* [TEXTE À ÉTUDIER]:
⟨

La radiographie thoracique n’est pas utile pour rechercher d’éventuelles métastases qui sont très rarement situées dans les poumons et qui, dans ces rares cas, se présentent plutôt sous la forme d’un infiltrat interstitiel diffus. Cependant, une lymphadénomégalie thoracique est parfois observée. De plus, une évaluation du champ pulmonaire chez les animaux âgés pour qui une intervention coûteuse ou invasive est prévue peut être opportune, afin de détecter une éventuelle maladie concomitante. De même, lors de mastocytome viscéral (notamment chez le chat), la radiographie thoracique peut mettre en évidence un épanchement pleural [3].

La ponction de moelle osseuse est réservée à des cas spécifiques. En effet, retrouver des mastocytes dans la moelle est peu probable en l’absence d’atteinte des nœuds lymphatiques ou des organes abdominaux. La présence de mastocytes dans le sang ou la moelle, même si elle modifie rarement les décisions thérapeutiques, peut augmenter le risque de dégranulation massive en cas de traitement.

Quatrième étape

La dernière étape consiste en la biopsie de la masse pour une analyse histologique. La décision de réaliser une biopsie avant l’exérèse chirurgicale dépend de la présentation clinique. Lorsque aucune métastase n’est détectée lors du bilan d’extension et que des marges de 2 cm sont réalisables, l’exérèse totale de la masse peut être envisagée sans biopsie préalable. En effet, la plupart des mastocytomes étant de grade I ou II, des marges de 2 cm sont alors suffisantes pour prévenir les récidives. L’exérèse totale de la masse pour envoi à l’analyse histologique permet d’éviter deux interventions chirurgicales chez des animaux souvent âgés et de limiter les frais pour les propriétaires. Si la localisation rend l’opération complexe, une biopsie permet alors une meilleure planification chirurgicale et augmente les chances de succès thérapeutique, sans augmenter les risques de complications.

⟩

* [DONNÉES PRÉSENTÉES]:
⟨

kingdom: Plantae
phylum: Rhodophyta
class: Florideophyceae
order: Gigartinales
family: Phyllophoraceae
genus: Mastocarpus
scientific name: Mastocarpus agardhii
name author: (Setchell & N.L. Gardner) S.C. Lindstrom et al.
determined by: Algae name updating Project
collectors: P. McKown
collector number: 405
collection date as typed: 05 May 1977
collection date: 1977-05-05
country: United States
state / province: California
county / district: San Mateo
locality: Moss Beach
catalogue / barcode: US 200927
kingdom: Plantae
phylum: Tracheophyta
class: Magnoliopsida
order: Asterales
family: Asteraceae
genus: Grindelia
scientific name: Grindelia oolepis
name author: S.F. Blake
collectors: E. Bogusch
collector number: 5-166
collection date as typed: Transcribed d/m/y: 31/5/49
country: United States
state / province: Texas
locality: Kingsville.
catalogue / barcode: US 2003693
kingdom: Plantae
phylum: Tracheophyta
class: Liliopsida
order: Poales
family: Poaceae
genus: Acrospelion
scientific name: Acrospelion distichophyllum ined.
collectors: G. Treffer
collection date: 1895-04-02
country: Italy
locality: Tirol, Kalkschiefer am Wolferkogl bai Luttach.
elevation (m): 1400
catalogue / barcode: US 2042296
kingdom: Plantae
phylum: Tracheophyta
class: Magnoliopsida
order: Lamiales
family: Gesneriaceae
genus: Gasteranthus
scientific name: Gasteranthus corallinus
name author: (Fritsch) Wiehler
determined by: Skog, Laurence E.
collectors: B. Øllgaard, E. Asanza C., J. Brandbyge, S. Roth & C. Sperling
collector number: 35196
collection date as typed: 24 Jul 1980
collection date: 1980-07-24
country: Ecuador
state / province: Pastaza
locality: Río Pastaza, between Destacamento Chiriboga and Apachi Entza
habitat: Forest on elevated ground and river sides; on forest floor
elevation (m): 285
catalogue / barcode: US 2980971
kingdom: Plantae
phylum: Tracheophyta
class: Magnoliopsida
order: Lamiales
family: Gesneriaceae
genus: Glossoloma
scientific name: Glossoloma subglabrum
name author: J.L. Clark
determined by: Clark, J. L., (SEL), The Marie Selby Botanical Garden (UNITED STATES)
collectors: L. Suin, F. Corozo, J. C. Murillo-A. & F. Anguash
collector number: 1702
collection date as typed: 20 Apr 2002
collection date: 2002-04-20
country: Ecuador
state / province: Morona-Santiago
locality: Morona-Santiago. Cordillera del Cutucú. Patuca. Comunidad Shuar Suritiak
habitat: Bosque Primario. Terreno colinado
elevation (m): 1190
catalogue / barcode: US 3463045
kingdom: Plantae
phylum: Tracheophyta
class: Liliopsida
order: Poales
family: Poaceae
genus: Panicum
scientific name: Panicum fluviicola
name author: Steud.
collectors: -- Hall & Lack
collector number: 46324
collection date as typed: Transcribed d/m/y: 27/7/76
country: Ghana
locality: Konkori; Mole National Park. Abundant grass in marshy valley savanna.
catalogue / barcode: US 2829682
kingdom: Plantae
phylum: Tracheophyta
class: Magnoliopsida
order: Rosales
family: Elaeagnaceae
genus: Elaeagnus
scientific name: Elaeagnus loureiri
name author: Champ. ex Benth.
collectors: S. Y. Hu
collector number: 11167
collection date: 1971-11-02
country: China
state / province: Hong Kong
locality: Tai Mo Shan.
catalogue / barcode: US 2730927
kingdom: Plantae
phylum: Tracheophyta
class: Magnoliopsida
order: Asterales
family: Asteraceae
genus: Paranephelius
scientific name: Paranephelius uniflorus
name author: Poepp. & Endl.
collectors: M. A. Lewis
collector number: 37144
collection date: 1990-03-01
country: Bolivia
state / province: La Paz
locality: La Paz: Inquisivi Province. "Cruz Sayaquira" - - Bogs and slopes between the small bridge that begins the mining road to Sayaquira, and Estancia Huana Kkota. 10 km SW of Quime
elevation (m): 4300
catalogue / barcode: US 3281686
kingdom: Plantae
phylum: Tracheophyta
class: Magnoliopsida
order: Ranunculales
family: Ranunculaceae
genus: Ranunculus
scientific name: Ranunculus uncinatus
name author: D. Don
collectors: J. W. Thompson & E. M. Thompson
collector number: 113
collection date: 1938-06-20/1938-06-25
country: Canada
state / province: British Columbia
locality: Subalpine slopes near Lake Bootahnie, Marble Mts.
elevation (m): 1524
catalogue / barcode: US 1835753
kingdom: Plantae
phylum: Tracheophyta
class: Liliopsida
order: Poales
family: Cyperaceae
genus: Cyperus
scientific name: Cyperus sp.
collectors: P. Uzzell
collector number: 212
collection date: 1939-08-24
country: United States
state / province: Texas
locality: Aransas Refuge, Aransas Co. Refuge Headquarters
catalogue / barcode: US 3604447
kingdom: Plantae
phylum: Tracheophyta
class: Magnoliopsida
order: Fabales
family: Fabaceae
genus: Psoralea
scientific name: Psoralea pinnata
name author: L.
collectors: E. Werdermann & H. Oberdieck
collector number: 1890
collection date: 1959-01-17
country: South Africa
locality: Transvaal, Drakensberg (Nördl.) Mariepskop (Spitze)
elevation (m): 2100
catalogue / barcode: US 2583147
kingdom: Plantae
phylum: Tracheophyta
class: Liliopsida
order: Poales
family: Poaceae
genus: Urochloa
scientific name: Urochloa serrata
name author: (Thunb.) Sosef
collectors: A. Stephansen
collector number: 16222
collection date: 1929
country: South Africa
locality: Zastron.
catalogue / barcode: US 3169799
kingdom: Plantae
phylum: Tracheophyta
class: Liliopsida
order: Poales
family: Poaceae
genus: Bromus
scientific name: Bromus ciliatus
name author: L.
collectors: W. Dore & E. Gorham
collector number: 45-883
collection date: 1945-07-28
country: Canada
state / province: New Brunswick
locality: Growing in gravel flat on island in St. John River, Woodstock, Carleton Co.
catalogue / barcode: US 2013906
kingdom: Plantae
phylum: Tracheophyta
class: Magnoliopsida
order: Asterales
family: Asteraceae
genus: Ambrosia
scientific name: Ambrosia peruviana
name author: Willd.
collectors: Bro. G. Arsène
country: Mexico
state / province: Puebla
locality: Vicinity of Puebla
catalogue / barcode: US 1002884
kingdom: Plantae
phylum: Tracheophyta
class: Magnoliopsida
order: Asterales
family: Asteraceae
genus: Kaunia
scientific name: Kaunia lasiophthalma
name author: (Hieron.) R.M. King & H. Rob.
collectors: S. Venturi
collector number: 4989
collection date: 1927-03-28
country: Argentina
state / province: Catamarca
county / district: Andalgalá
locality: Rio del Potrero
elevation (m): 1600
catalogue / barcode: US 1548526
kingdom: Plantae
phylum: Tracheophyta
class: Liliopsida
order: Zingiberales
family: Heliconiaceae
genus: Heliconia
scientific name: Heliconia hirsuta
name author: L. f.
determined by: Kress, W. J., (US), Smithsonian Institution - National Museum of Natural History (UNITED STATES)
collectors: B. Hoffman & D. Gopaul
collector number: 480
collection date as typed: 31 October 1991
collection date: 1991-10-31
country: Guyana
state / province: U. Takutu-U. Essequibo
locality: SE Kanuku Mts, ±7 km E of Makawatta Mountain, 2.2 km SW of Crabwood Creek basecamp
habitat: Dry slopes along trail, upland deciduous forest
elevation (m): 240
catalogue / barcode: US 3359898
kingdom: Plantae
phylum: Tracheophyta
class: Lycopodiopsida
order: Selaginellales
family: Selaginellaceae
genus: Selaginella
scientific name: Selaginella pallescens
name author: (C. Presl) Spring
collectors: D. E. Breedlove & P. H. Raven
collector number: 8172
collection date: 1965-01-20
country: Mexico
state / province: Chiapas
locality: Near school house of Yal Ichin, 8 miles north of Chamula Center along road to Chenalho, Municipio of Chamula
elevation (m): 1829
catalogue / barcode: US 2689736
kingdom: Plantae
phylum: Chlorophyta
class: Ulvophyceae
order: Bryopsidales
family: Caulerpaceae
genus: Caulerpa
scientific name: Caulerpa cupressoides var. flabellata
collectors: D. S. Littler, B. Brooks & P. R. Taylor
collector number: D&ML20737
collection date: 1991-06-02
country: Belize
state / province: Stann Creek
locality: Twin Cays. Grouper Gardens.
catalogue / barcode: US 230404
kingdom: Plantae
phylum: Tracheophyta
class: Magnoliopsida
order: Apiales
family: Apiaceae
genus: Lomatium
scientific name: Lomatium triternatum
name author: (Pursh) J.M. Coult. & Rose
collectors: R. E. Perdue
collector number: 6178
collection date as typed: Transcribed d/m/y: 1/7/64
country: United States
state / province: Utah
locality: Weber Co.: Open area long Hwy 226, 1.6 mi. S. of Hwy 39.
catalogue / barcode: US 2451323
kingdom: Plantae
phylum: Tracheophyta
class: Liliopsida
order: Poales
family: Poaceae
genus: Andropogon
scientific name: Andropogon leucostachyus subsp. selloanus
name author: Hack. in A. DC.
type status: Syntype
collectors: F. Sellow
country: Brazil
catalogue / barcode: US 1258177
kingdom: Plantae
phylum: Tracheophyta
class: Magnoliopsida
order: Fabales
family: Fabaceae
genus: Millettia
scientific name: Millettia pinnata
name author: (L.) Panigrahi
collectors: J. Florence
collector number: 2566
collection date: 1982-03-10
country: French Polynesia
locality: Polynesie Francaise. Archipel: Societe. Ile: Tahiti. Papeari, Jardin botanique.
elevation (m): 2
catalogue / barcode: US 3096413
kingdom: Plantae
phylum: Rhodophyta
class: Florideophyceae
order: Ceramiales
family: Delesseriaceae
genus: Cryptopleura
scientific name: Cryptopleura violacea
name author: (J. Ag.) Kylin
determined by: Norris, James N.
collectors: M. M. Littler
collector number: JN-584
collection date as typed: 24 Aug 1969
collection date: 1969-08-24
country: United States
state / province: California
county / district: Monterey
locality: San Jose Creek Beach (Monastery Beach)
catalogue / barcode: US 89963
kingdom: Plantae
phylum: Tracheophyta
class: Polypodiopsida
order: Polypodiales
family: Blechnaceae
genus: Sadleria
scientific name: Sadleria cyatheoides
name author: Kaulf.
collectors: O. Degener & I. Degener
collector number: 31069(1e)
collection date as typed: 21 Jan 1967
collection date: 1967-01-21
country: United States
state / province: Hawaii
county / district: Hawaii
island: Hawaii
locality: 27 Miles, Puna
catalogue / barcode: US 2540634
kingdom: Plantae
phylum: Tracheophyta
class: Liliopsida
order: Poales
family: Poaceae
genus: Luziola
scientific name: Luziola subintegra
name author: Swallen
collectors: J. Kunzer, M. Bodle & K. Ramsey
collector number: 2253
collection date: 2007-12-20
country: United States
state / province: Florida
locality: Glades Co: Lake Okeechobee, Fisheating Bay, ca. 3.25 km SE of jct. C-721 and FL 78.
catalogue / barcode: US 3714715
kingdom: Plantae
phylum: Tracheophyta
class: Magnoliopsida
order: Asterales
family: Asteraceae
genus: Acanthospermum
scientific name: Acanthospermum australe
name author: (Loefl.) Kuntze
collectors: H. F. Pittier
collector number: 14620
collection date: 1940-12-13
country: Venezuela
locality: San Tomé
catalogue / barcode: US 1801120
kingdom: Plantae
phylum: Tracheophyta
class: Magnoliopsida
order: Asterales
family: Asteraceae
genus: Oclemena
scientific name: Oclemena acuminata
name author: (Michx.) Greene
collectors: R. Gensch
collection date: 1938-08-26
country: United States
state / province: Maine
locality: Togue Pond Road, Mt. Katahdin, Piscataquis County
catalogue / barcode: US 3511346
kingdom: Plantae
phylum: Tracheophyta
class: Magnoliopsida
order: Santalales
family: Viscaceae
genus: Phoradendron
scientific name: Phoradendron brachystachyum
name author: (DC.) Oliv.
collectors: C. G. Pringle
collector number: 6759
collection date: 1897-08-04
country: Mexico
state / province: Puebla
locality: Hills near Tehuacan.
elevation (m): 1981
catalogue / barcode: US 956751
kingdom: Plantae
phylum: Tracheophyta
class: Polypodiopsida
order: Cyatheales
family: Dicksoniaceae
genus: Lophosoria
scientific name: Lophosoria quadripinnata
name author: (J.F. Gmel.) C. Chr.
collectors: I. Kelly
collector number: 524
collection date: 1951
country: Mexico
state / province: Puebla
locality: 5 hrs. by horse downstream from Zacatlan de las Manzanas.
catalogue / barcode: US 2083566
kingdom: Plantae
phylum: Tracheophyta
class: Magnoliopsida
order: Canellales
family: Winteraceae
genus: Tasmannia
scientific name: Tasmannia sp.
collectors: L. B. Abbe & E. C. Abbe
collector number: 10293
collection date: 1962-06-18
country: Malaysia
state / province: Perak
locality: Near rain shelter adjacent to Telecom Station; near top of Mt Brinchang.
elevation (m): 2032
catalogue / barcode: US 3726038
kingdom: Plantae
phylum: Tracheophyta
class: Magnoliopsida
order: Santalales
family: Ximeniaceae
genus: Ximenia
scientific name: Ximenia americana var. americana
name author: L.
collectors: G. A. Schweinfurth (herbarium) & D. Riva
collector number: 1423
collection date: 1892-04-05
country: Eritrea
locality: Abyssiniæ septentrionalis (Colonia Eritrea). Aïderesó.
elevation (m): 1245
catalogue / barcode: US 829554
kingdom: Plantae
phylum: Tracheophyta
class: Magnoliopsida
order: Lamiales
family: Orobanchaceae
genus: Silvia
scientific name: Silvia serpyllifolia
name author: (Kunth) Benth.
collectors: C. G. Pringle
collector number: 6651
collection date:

⟩

* [CONSIGNES DE L'EXERCICE]:
a: D'après le texte sur le bilan du mastocytome, quelles anomalies la radiographie thoracique peut-elle mettre en évidence ? Citez-les toutes.
b: Reprenez le texte sur le bilan du mastocytome à la suite de sa dernière phrase et poursuivez-le.

* [CORRIGÉ PAR NUMÉRO]:
a:
- un infiltrat interstitiel diffus (métastases pulmonaires, très rares)
- une lymphadénomégalie thoracique
- une éventuelle maladie concomitante chez les animaux âgés
- un épanchement pleural (lors de mastocytome viscéral, notamment chez le chat)

b:
Conclusion

Le diagnostic de mastocytome s’effectue avant tout grâce à la ponction à l’aiguille fine, qui devrait être réalisée dès qu’une masse cutanée est détectée à l’examen clinique. La suite de la démarche diagnostique comprend une ponction des nœuds lymphatiques drainant la masse et un bilan d’extension comprenant une analyse sanguine, une échographie abdominale, avec éventuellement une cytoponction du foie et de la rate. Enfin, selon les cas, une biopsie peut être nécessaire avant l’intervention chirurgicale. L’analyse histologique est, dans tous les cas, le seul examen qui permette de grader la tumeur et de poser un pronostic définitif(1).

  • (1) Voir l’article “Traitement localdes mastocytomes” des mêmes auteurs, dans ce numéro.

Références

  • 1. Beltran E, De Stefani A, Stewart J, De Risio L, Johnson V. Disseminated mast cell tumor infiltrating the sphenoid bone and causing blindness in a dog. Vet. Ophtalmol. 2010;13(3):184-189.
  • 2. Book AP, Fidel J, Wills T, Bryan J, Sellon R, Mattoon J. Correlation of ultrasound findings, liver and spleen cytology, and prognosis in the clinical staging of high metastatic risk canine mast cell tumors. Vet. Radiol. Ultrasound. 2011;52(5):548-554.
  • 3. Dobson JM, Scase TJ. Advances in the diagnosis and management of the cutaneous mast cell tumours in dogs. J. Small. Anim. Pract. 2007;48:424-431.
  • 4. Hillman LA, Garett LD, De Lorimier LP, Charney SC, Borst LB, Fan TM. Biological behavior of oral and perioral mast cell tumors in dogs: 44 cases (1996-2006). J. Am. Vet. Med. Assoc. 2010;237(8):936-942.
  • 5. Krick EL, BIllings AP, Shofer FS, Watanabe S, Sorenmo KU. Cytological lymph node evaluation in dogs with mast cell tumours: association with grade and survival. Vet. Comp. Pathol. 2009;7:130-138.
  • 6. Ozaki K, Yamagami T, Nomura K, Narami I. Mast cell tumors of the gastro-intestinal tract in 39 dogs. Vet. Pathol. 2002;30:557-564.
  • 7. Stefanello D, Valenti P, Faverzani S et coll. Ultrasound-guided cytology of spleen and liver: a prognostic tool in canine cutaneous mast cell tumor. J. Vet. Intern. Med. 2009;23:1051-1057.
  • 8. Thamm DH, Vail DM. Small Animal Clinical Oncology. In: Withrow SJ, Vail DM (eds). 4th ed. St Louis, MO: Saunders Elsevier. 2007:402-424.
  • 9. Welle MM, Rohrer Bleyt C, Howard J, Rufenacht S. Canine mast cell tumours: a review of the pathogenesis clinical features, pathology and treatment. Vet. Dermatol. 2008;19:321-339.